Brannan, the founder of Gather Flora, an online marketplace connecting florists with local growers, got involved with the program five years ago and has traveled to Gaza several times since then.
“Gaza is a place that teaches you life and hope like no other,” she said. It “teaches you to see the joy because they are not always offered that.”
Brannan said she recently received a harrowing video message from Mahmood Khwaiter, a Gaza Sky Geeks staffer who, until recently, lived in Gaza City before evacuating to the south.
“There’s no place to go. Gaza is all in danger,” Khwaiter said in the video, sent on Oct. 14 while he was still in Gaza City, during the first week of Israel’s aerial bombardment. “It’s been 24 hours without electricity and water, without food, without anything. So remember me.
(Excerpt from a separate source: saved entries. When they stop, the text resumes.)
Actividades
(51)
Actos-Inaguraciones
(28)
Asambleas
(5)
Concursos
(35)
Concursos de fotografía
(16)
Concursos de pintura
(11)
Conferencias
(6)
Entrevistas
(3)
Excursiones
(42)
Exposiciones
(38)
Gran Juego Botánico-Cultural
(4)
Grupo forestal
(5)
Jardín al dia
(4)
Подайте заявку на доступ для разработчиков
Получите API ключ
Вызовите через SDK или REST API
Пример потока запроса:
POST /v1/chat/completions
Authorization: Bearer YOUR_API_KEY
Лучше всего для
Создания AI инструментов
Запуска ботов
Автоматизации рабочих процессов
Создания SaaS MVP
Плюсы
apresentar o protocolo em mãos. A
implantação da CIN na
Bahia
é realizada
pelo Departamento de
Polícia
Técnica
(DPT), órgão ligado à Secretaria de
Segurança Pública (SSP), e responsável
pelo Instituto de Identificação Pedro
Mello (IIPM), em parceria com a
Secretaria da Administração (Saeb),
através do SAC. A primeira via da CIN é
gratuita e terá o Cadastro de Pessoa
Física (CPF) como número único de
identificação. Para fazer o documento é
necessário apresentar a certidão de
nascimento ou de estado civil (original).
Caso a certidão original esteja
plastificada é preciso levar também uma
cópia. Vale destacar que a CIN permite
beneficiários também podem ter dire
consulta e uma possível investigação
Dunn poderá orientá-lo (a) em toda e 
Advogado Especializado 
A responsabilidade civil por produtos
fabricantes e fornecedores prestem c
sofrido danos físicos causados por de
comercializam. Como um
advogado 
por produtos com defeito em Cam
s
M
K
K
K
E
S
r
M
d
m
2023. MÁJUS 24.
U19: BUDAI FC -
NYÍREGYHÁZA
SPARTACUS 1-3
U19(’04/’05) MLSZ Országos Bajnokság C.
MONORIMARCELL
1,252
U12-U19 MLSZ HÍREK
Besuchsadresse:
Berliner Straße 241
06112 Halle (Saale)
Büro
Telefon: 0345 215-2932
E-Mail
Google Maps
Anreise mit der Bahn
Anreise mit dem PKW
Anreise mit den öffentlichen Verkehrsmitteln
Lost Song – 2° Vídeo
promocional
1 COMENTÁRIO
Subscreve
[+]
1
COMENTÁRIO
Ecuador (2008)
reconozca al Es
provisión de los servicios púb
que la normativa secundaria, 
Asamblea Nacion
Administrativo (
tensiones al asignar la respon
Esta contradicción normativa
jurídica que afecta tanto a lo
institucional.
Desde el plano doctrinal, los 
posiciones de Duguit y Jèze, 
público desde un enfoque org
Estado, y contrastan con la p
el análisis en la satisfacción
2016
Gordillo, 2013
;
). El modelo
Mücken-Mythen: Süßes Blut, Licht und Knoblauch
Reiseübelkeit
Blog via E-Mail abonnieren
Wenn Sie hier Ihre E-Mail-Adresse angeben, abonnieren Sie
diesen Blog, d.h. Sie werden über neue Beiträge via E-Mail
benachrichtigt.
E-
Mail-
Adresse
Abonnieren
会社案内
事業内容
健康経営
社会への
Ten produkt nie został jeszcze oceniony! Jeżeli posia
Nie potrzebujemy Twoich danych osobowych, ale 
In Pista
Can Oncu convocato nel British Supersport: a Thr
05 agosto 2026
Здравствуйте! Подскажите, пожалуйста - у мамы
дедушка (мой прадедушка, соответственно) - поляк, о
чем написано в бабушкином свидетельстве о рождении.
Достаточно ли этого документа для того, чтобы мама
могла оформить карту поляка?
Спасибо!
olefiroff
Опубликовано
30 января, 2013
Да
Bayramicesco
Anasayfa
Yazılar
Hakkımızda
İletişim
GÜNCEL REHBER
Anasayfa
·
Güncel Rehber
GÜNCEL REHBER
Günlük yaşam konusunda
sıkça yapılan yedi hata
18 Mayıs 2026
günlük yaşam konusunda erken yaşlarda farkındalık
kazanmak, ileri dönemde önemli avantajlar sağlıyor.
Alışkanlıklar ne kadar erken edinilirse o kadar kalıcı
Remember my family.”
Brannan describes Khwaiter as an incredible human being — and said his message was heartbreaking to hear.
With the Israeli siege of Gaza now well into its second month, and the Palestinian death toll topping 11,000, according to Gazan health officials, Brannan is one of many volunteers involved in an international effort to send electronic SIM cards to Gaza residents. eSIMs, as they’re known, can be transferred digitally through either QR or manual codes that enable recipients to activate cell phone plans on mobile networks and retain internet access when it’s otherwise unavailable.
The resource, according to digital civil rights nonprofit Access Now, can be a crucial lifeline to the hundreds of thousands of displaced people in Gaza, where dwindling resources and badly damaged or destroyed telecommunication lines have resulted in severely limited phone and internet access. According to the UN, the Israeli military has targeted this civilian infrastructure, a move that Access Now called a “human rights violation.”
Last week, when PalTel, the Palestinian telecommunications company, announced it was about to run out of fuel amid the ongoing Israeli blockade — prompting a short telecommunications blackout — Brannan and other volunteers went into overdrive.